Pululahua is a dormant volcano in the north of Quito Canton, Pichincha Province, Ecuador. The volcano is in the Western Cordillera of the northern Ecuadorian Andes, approximately west-southwest of Mojanda and north of Casitahua volcanoes. Pululahua's caldera is approximately 5 km wide.The volcano is within an Ecuadorian national park known as Reserva Geobotánica Pululahua.

== Geology ==
Volcanism at Pululagua is the result of subduction as the Nazca plate subducts under the South American plate. Research show that past eruptions were large and violent, with the last eruption taking place in 290 CE. Past eruptions have deposited ash between 10 and 1000 m thick.
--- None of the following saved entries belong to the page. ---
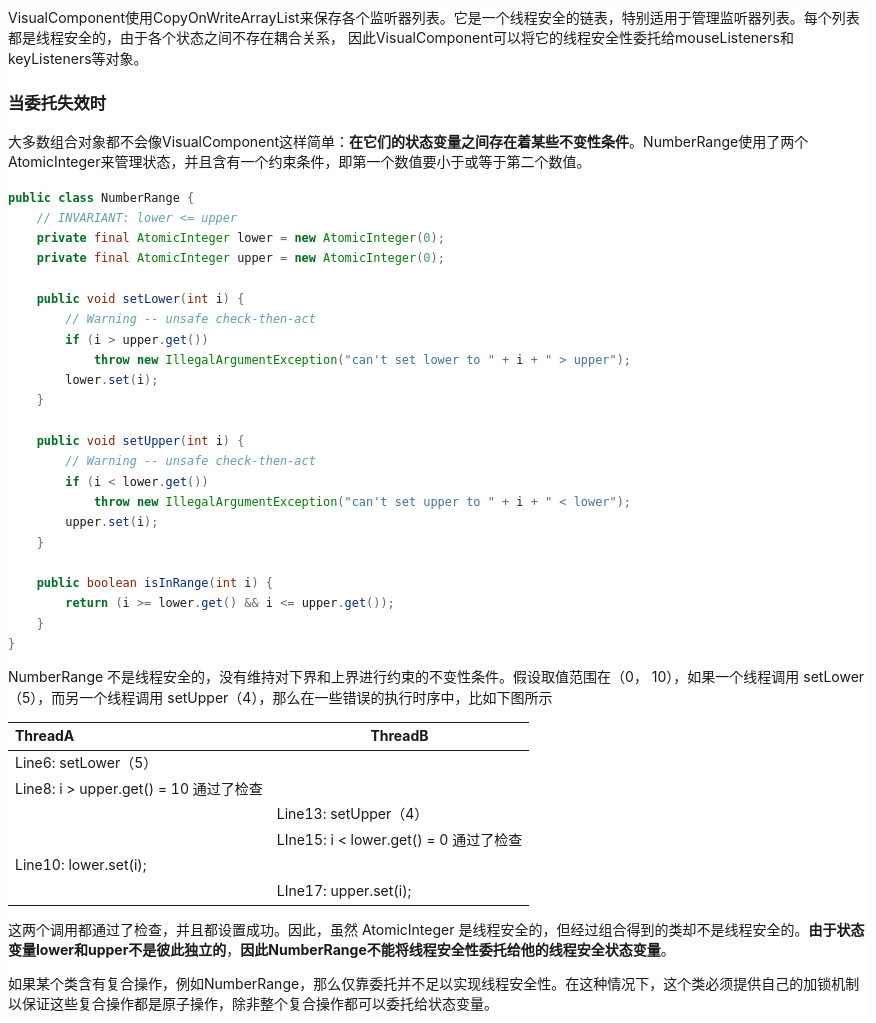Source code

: VisualComponent使用CopyOnWriteArrayList来保存各个监听器列表。它是一个线程安全的链表，特别适用于管理监听器列表。每个列表都是线程安全的，由于各个状态之间不存在耦合关系， 因此VisualComponent可以将它的线程安全性委托给mouseListeners和keyListeners等对象。

### 当委托失效时

大多数组合对象都不会像VisualComponent这样简单：**在它们的状态变量之间存在着某些不变性条件**。NumberRange使用了两个AtomicInteger来管理状态，并且含有一个约束条件，即第一个数值要小于或等于第二个数值。

```java
public class NumberRange {
    // INVARIANT: lower <= upper
    private final AtomicInteger lower = new AtomicInteger(0);
    private final AtomicInteger upper = new AtomicInteger(0);

    public void setLower(int i) {
        // Warning -- unsafe check-then-act
        if (i > upper.get())
            throw new IllegalArgumentException("can't set lower to " + i + " > upper");
        lower.set(i);
    }

    public void setUpper(int i) {
        // Warning -- unsafe check-then-act
        if (i < lower.get())
            throw new IllegalArgumentException("can't set upper to " + i + " < lower");
        upper.set(i);
    }

    public boolean isInRange(int i) {
        return (i >= lower.get() && i <= upper.get());
    }
}
```

NumberRange 不是线程安全的，没有维持对下界和上界进行约束的不变性条件。假设取值范围在（0， 10），如果一个线程调用 setLower（5），而另一个线程调用 setUpper（4），那么在一些错误的执行时序中，比如下图所示

| ThreadA                                | ThreadB                                |
| :------------------------------------- | -------------------------------------- |
| Line6: setLower（5）                   |                                        |
| Line8: i > upper.get() = 10 通过了检查 |                                        |
|                                        | Line13: setUpper（4）                  |
|                                        | LIne15: i < lower.get() = 0 通过了检查 |
| Line10: lower.set(i);                  |                                        |
|                                        | LIne17: upper.set(i);                  |

这两个调用都通过了检查，并且都设置成功。因此，虽然 AtomicInteger 是线程安全的，但经过组合得到的类却不是线程安全的。**由于状态变量lower和upper不是彼此独立的**，**因此NumberRange不能将线程安全性委托给他的线程安全状态变量**。

如果某个类含有复合操作，例如NumberRange，那么仅靠委托并不足以实现线程安全性。在这种情况下，这个类必须提供自己的加锁机制以保证这些复合操作都是原子操作，除非整个复合操作都可以委托给状态变量。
In 467 BCE, Pululahua erupted, sending volcanic ash over much of the western Ecuadorian lowland regions, which greatly reduced the expressions of the Chorrera and Cotocollao cultures.

=== Eruptive phases ===
Past eruptive events have been broken down into four main eruptive units:

(Data below references)

- Units I & II (~ 40-11 ka). Initial activity was marked by effusive dome building events. This included large voluminous Dacite lava domes, which is highly evolved magma. Eruptive volumes averaged 0.098 km³/ky during this phase. This is described as low to moderate eruptive rates. Ages of each eruption is poorly documented. Unit II had the highest eruptive volume. Half of total eruptive volume happened in this phase (~2.5 km³).

After initial volcanism, volcanic activity largely ceased for around 9 ka (~11-2.5 ka). The one exception was a minor event ~6 ka.

- Unit III (~2.5-2.3 ka). Volcanic activity resumed with a more violent and voluminous eruptive phases. These eruptions were highly explosive and created the 13 square kilometer caldera. Eruptive rates skyrocket to (~2.675 km³/ky), >6× higher than Unit II.

- Unit IV (~2.2 ka-present). This phase was characterized by central dome volcanic cone building. Eruptive rates are highest in this phase, (~12.578 km³/ky).

=== Current activity ===
Even though Pululahua has not erupted in almost 2,000 years, CO2 data shows an active magma chamber still exists under the volcano. Taking 350 soil samples from 3.36 square kilometers on the caldera floor, large amounts of CO2 is being degassed at around about 59–97 tonnes per day. This also poses a risk to animals and humans living in the caldera.